After all its was serving officers in the Egyptian armed forces who did for Sadat, serving officers who also belonged to a jihadi Islamist faction. Tantawi (present head honcho in the Egyptian military junta), lest we forget, established and maintained close links with exactly these forces, when he served as military attache to the Egyptian embassy in Islamabad, Pakistan at the height of the Soviet-Afghan War. His main task there being to arrange the trans-shipment of jihadi unwanted in Egypt to the War in Afghanistan in return for a full pardon back in Egypt or (preferably) death somewhere near Kabul. Tantawi knows all about Islamists and thinks he can play them and control them.

Of course, in their turn, the Egyptian Muslim Brotherhood think they can outflank and play Tantawi and the men from the armed forces. But they both would seem to need each other. The danger, then, is that they get into bed with each other, roll-up the revolution and then start to fight over the division of spoils. Unable to give in, but also unable to contemplate its own rule, the only course of action open to the Egyptian military would be to concede politically to the Muslim Brotherhood (threatening always the bringing down of utter chaos upon Egypt and the extinction of the military as it presently stands in Egyptian politics). This concession would include, of course, recognition by the Muslim Brotherhood that the Egyptian army was a player in the game and not attempt to absorb it. Of course MB will make the right noises and then try exactly that. The grounds are there to be concerned that they might well succeed.
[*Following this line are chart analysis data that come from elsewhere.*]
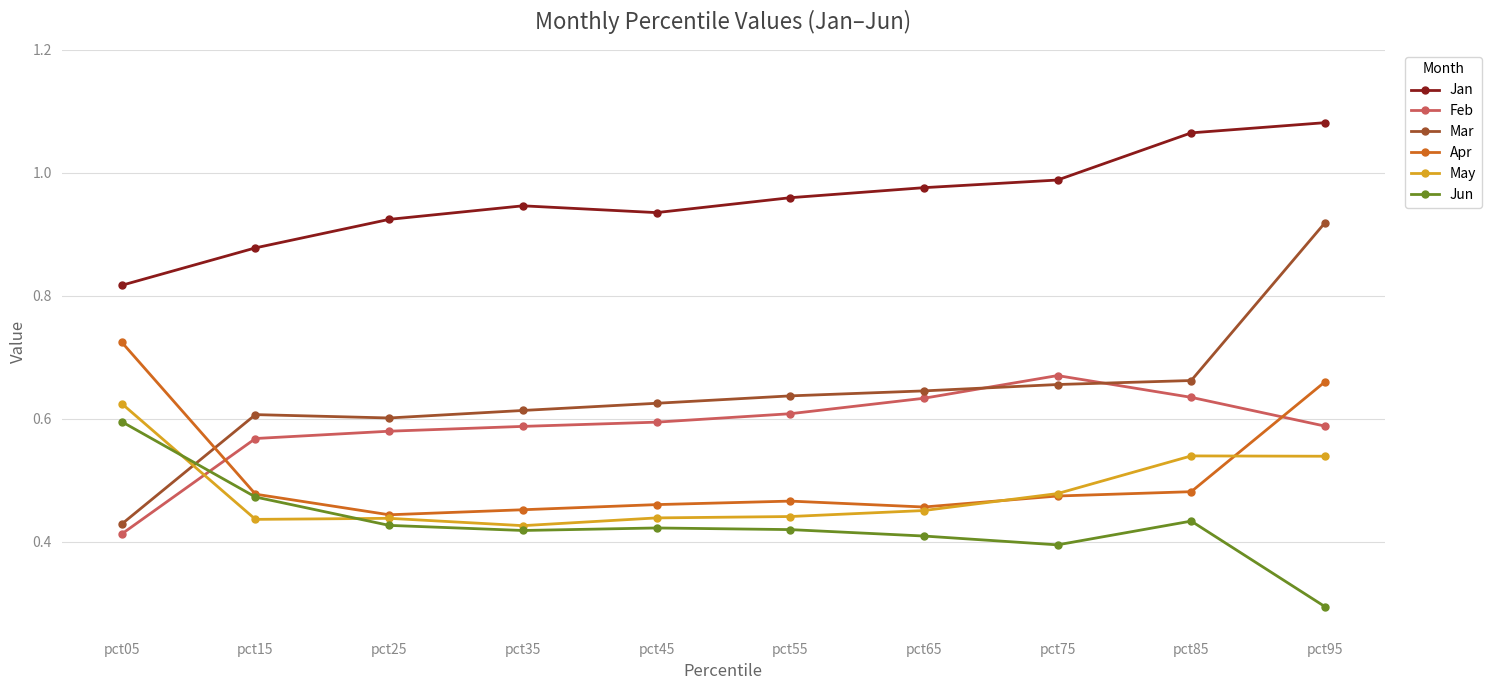

Which series ends up on top after the final intersection of Apr and Feb?

Apr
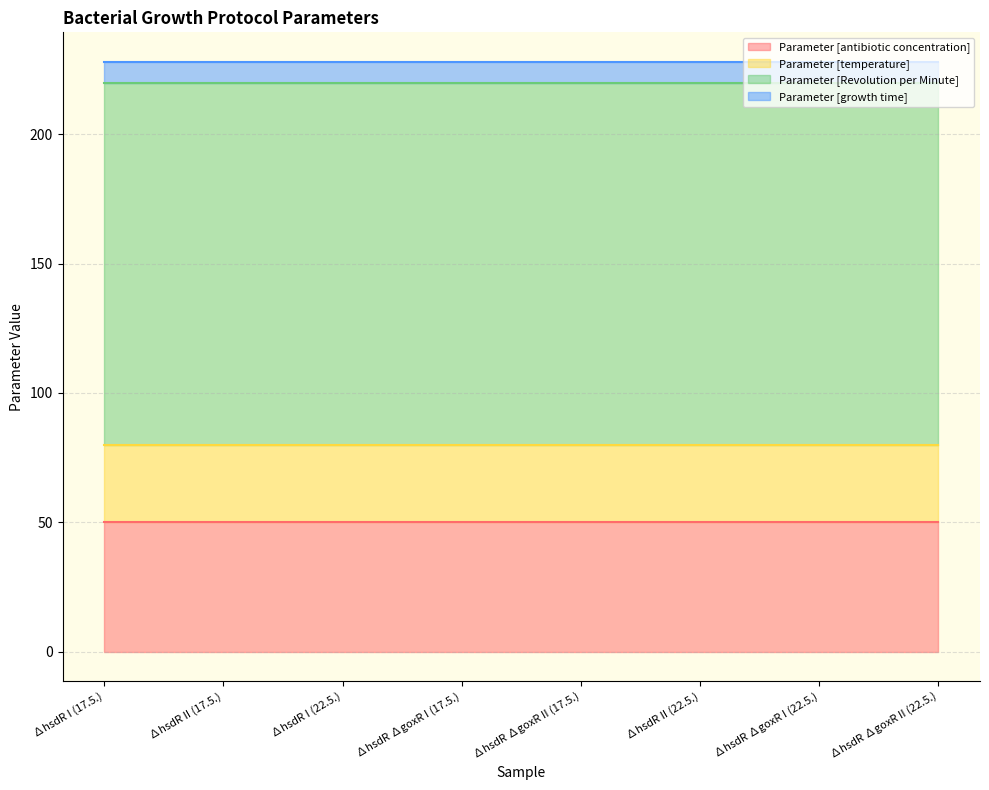

What is the average value of the Parameter [antibiotic concentration] series?

50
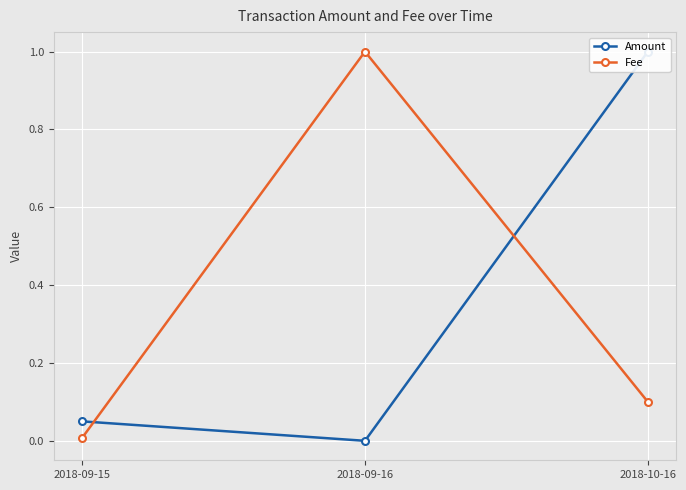

What position from the left is 2018-09-15?

1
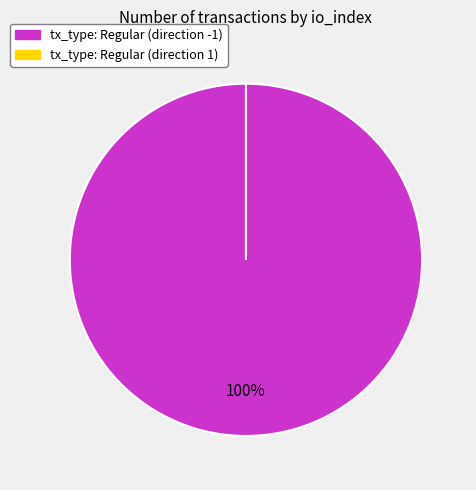

How many segments does this pie chart have?

2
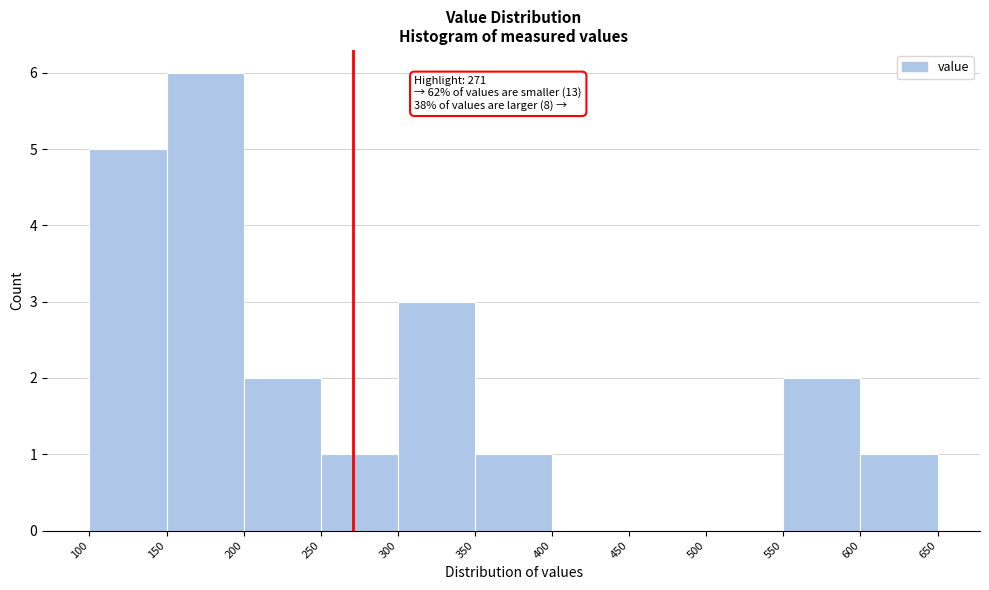

Which range on the x-axis has the tallest bar?

150 to 200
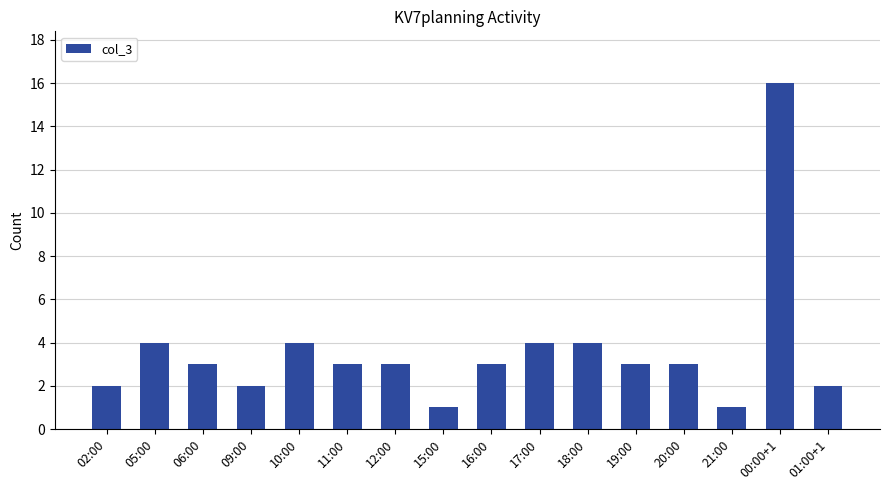

Approximately how many times larger is the value at 10:00 compared to 17:00?

1.0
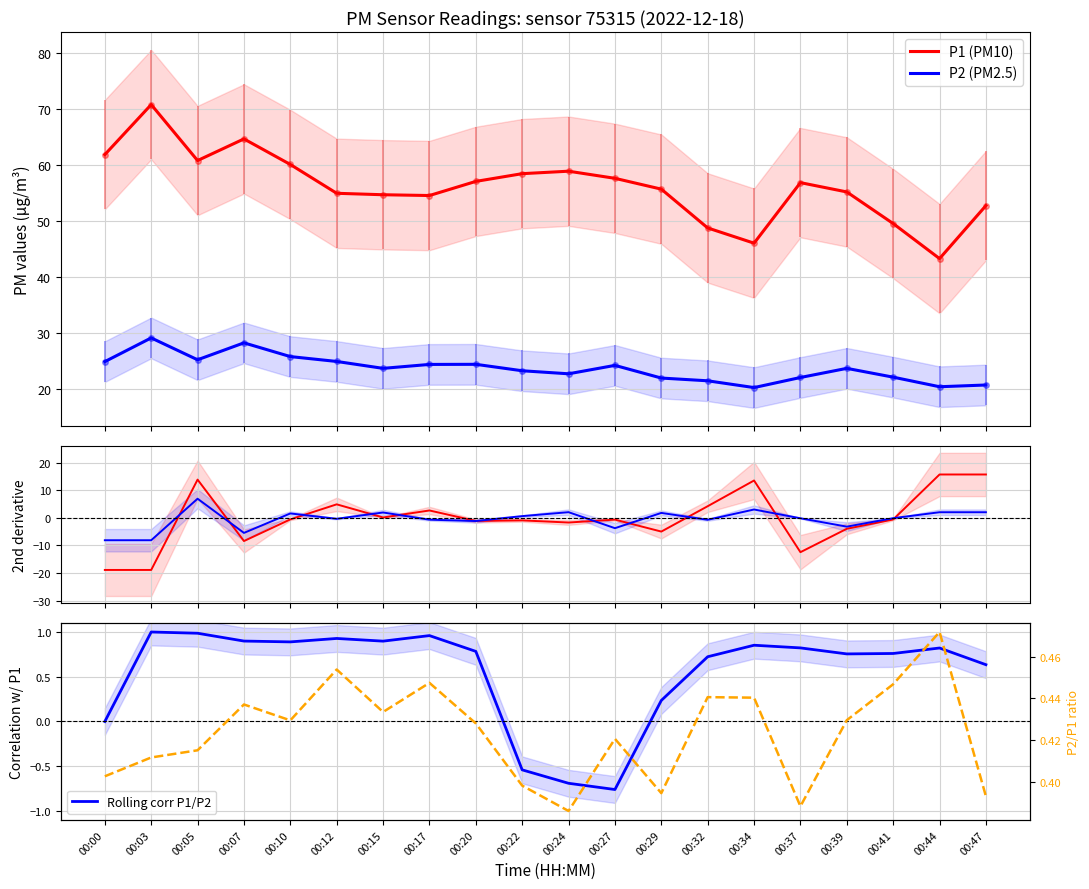

True or false: P2/P1 ratio has a value of 0.5 at 00:03.

False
The Sudanese example will add to the general lack of a good night’s sleep about these matters. In Sudan, the Nasser clone, Nimeri, in order to dish the power of the Left nationalists and communists in his state (who he had initially relied upon to hoist him into power) and the traditional threat posed by the Sufi political/religious parties, had bought in the Muslim Brothers to run things for him, whilst he concentrated on important things (like fleecing the population and having shiny tanks and planes). The foundations were laid for the eventual take over of a military-Islamist alliance in the form of the present al-Bashir dictatorship in (North) Sudan. Things were different there than now in Egypt; but, nonetheless, this is not an untrod path Egyptian politics may be in danger of wandering down.

The very real and present danger is that the military will stitch up a deal with MB.